▶ **Task**
Which lines of the entries below include "left"? List them all.
*** Opening Given entries ***
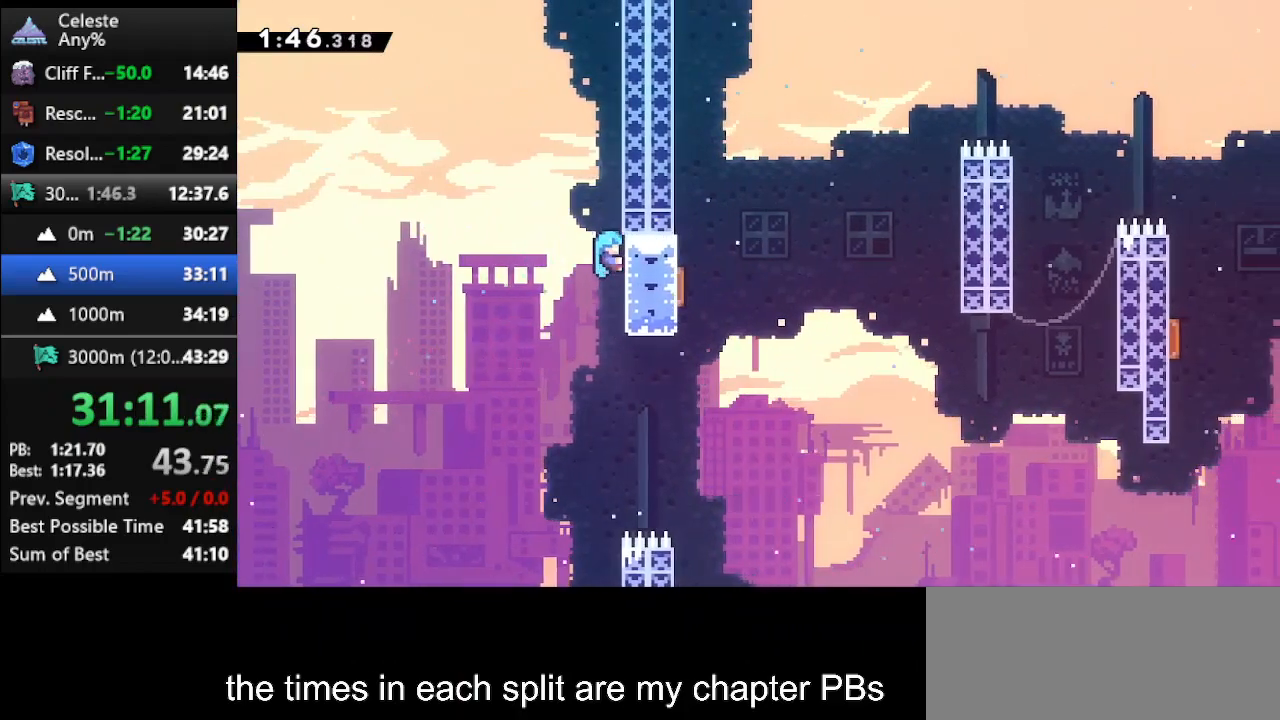
{"keys": ["climb", "up"], "events": [[33, "up", "up"], [200, "up", "down"], [300, "up", "up"], [433, "up", "down"]]}
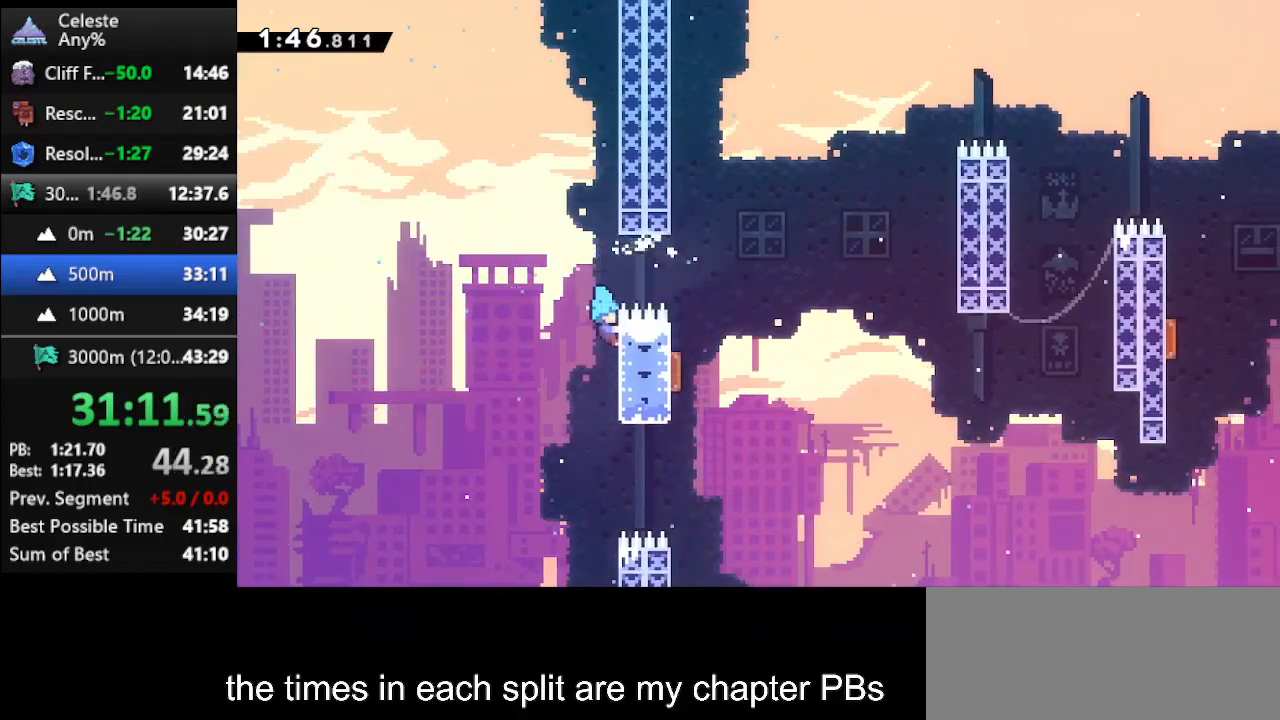
{"keys": ["climb", "jump", "right", "up"], "events": [[133, "up", "up"], [333, "right", "down"], [333, "up", "down"], [367, "jump", "down"]]}
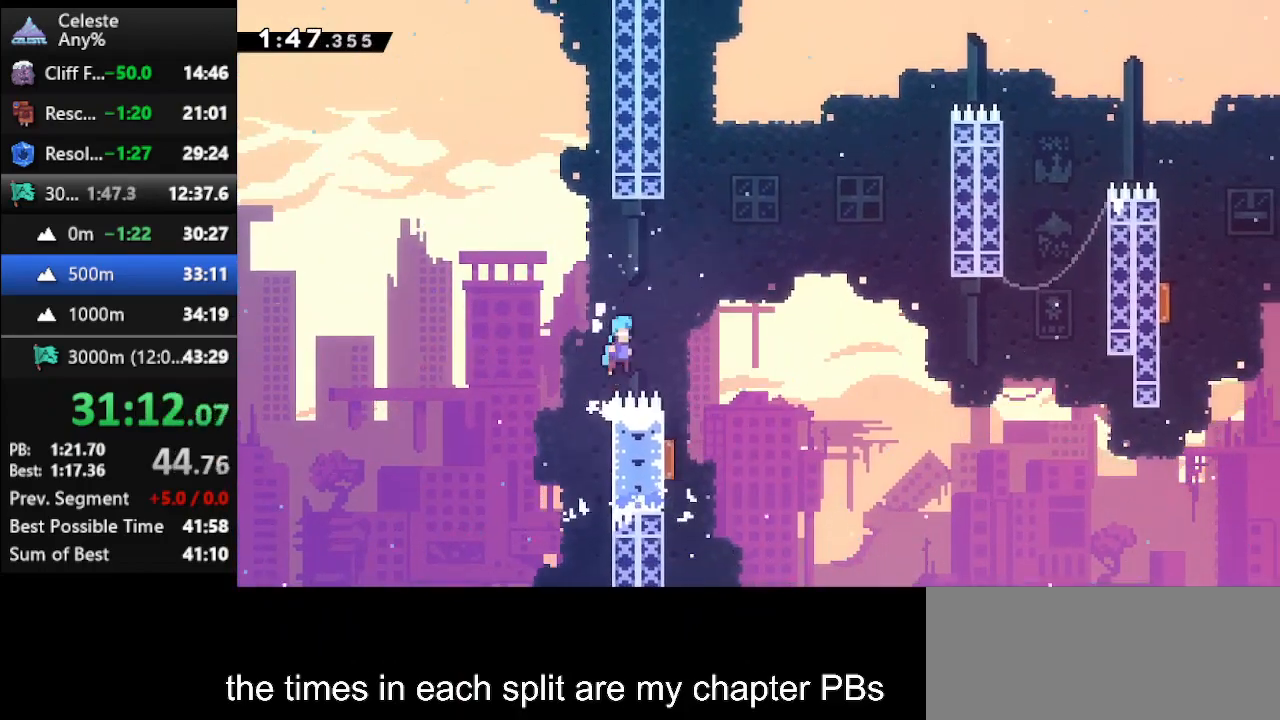
{"keys": ["left"], "events": [[200, "jump", "up"], [233, "climb", "up"], [233, "right", "up"], [233, "up", "up"], [333, "left", "down"]]}
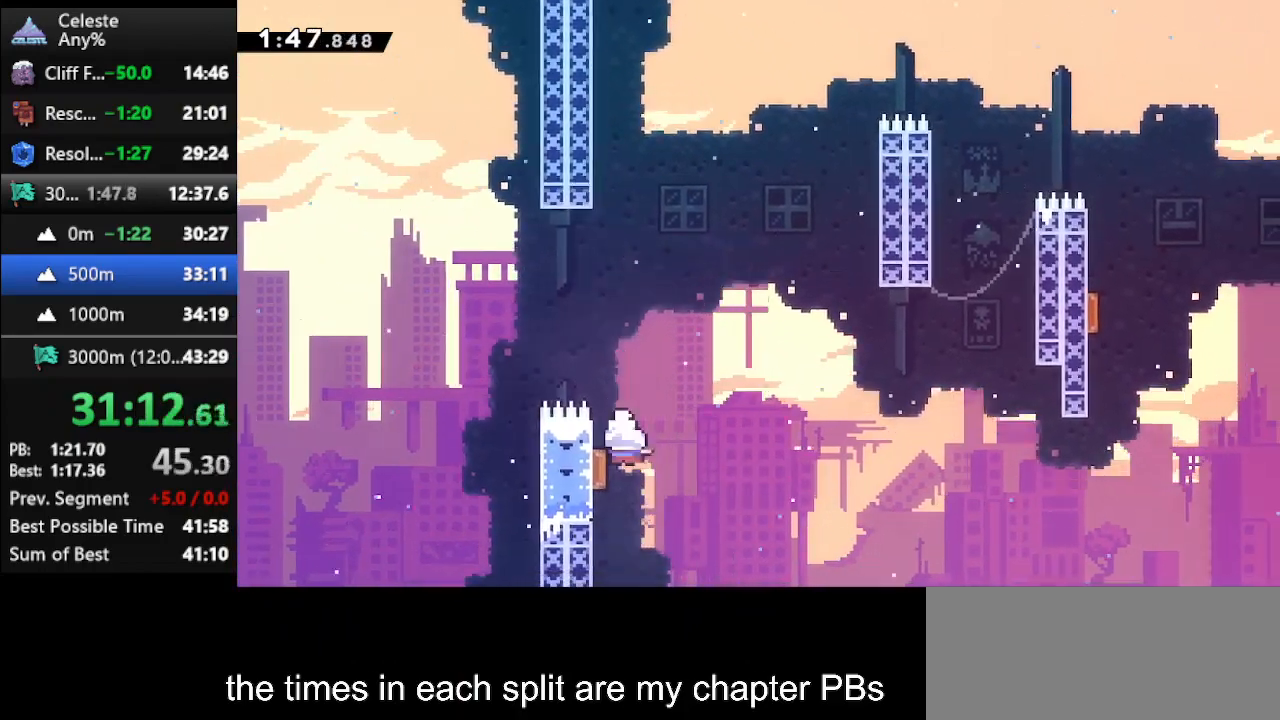
{"keys": ["right", "up"], "events": [[67, "right", "down"], [67, "up", "down"], [100, "left", "up"]]}
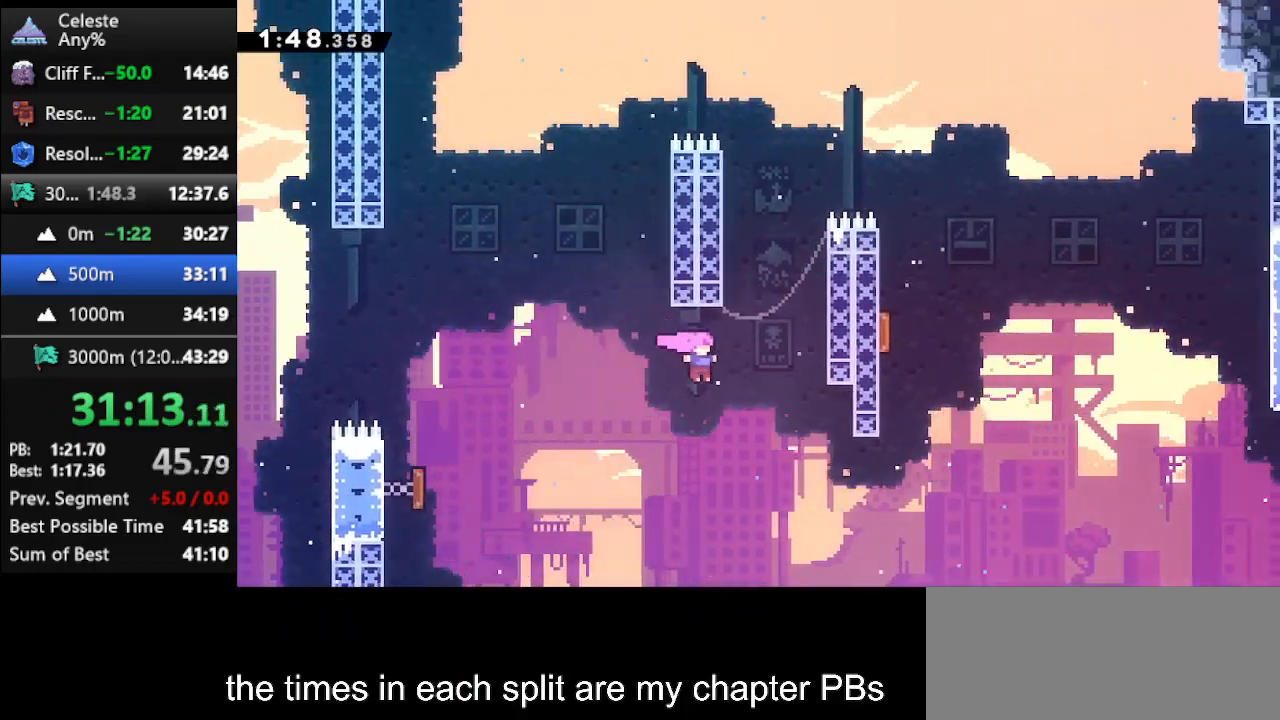
{"keys": ["climb", "right", "up"], "events": [[33, "dash", "down"], [167, "climb", "down"], [267, "dash", "up"]]}
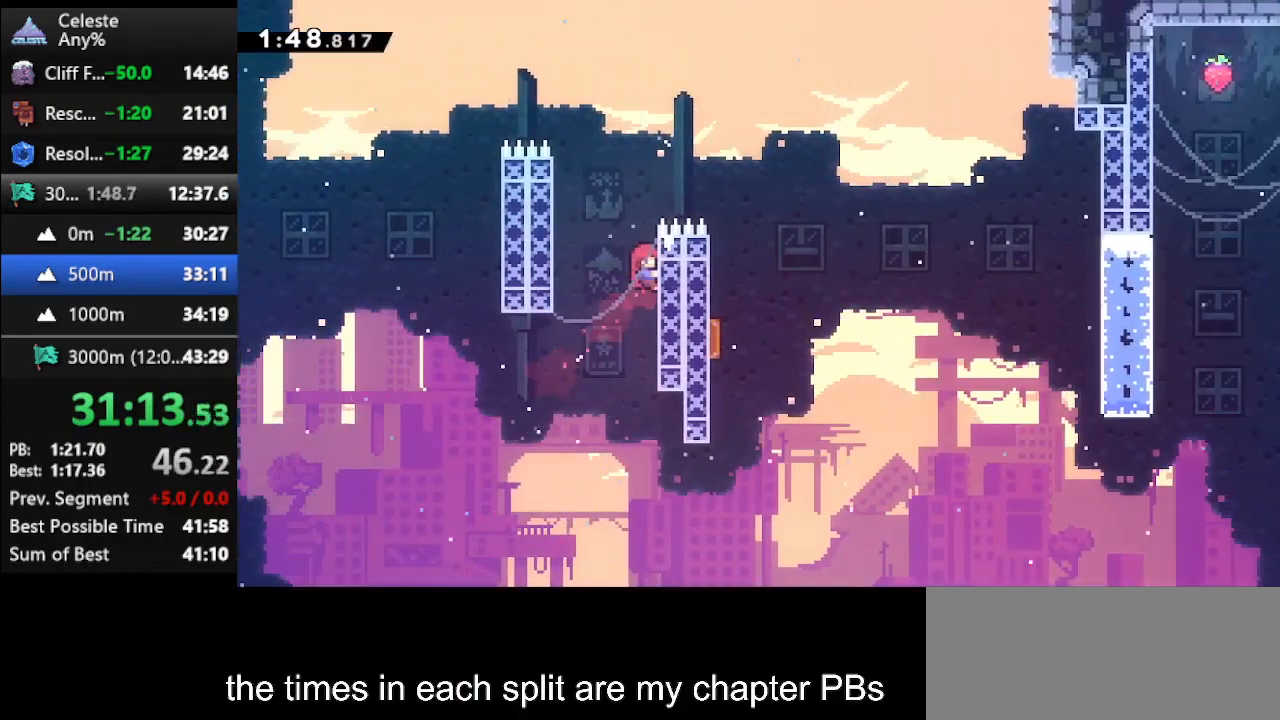
{"keys": ["climb", "jump", "right", "up"], "events": [[133, "jump", "down"]]}
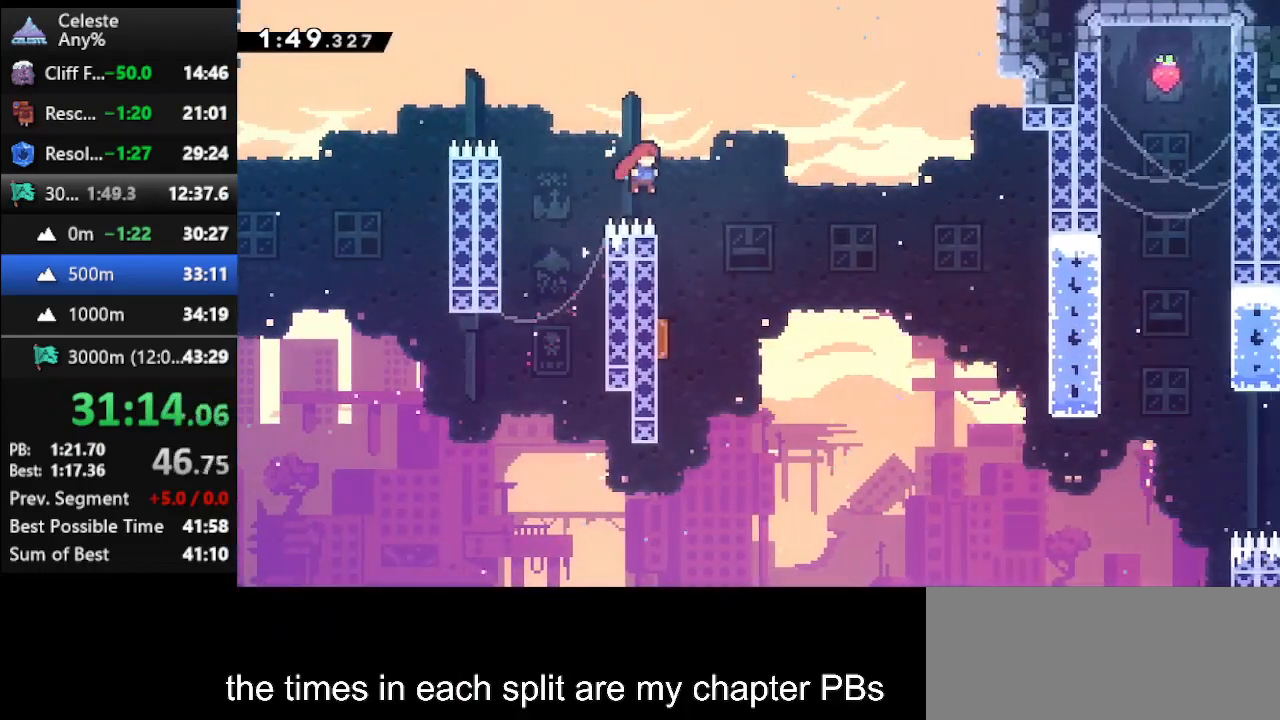
{"keys": ["right"], "events": [[133, "climb", "up"], [133, "jump", "up"], [133, "right", "up"], [133, "up", "up"], [200, "left", "down"], [500, "left", "up"], [500, "right", "down"]]}
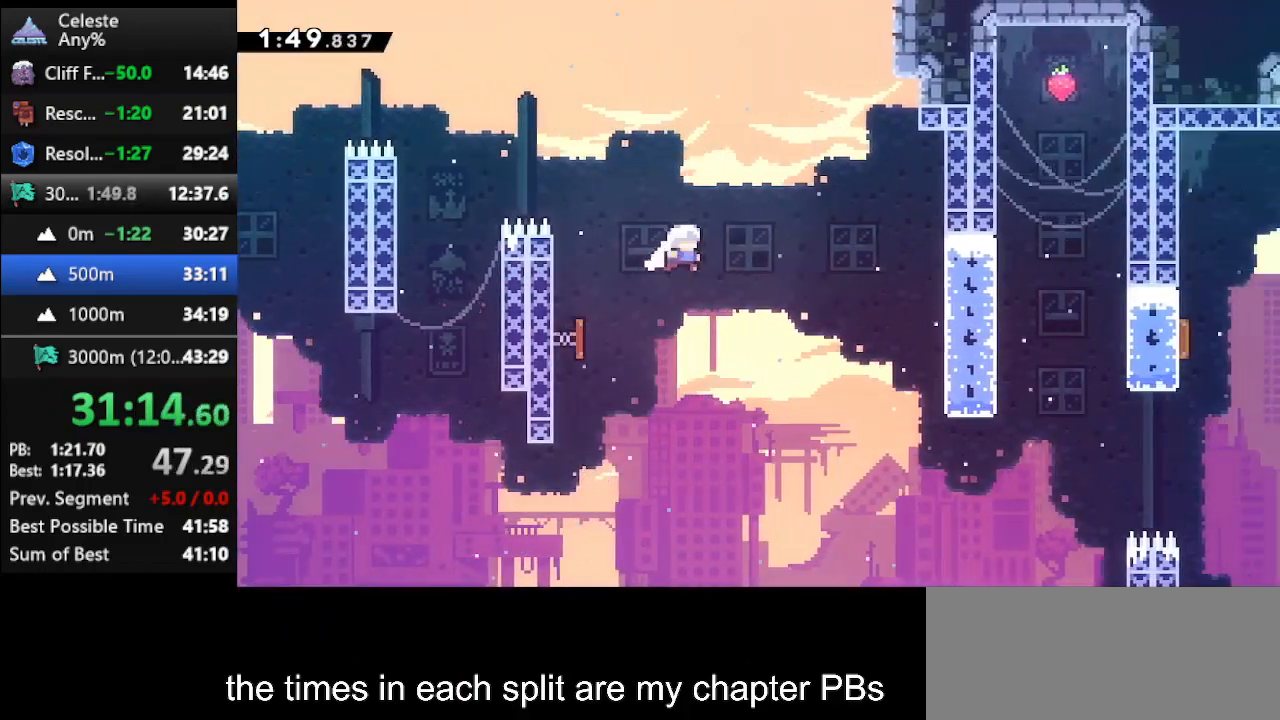
{"keys": [], "events": [[267, "right", "up"]]}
*** Closing Given entries ***
▶ **Answer to the exercise**
{"keys": ["left"], "events": [[200, "jump", "up"], [233, "climb", "up"], [233, "right", "up"], [233, "up", "up"], [333, "left", "down"]]}
{"keys": ["right", "up"], "events": [[67, "right", "down"], [67, "up", "down"], [100, "left", "up"]]}
{"keys": ["right"], "events": [[133, "climb", "up"], [133, "jump", "up"], [133, "right", "up"], [133, "up", "up"], [200, "left", "down"], [500, "left", "up"], [500, "right", "down"]]}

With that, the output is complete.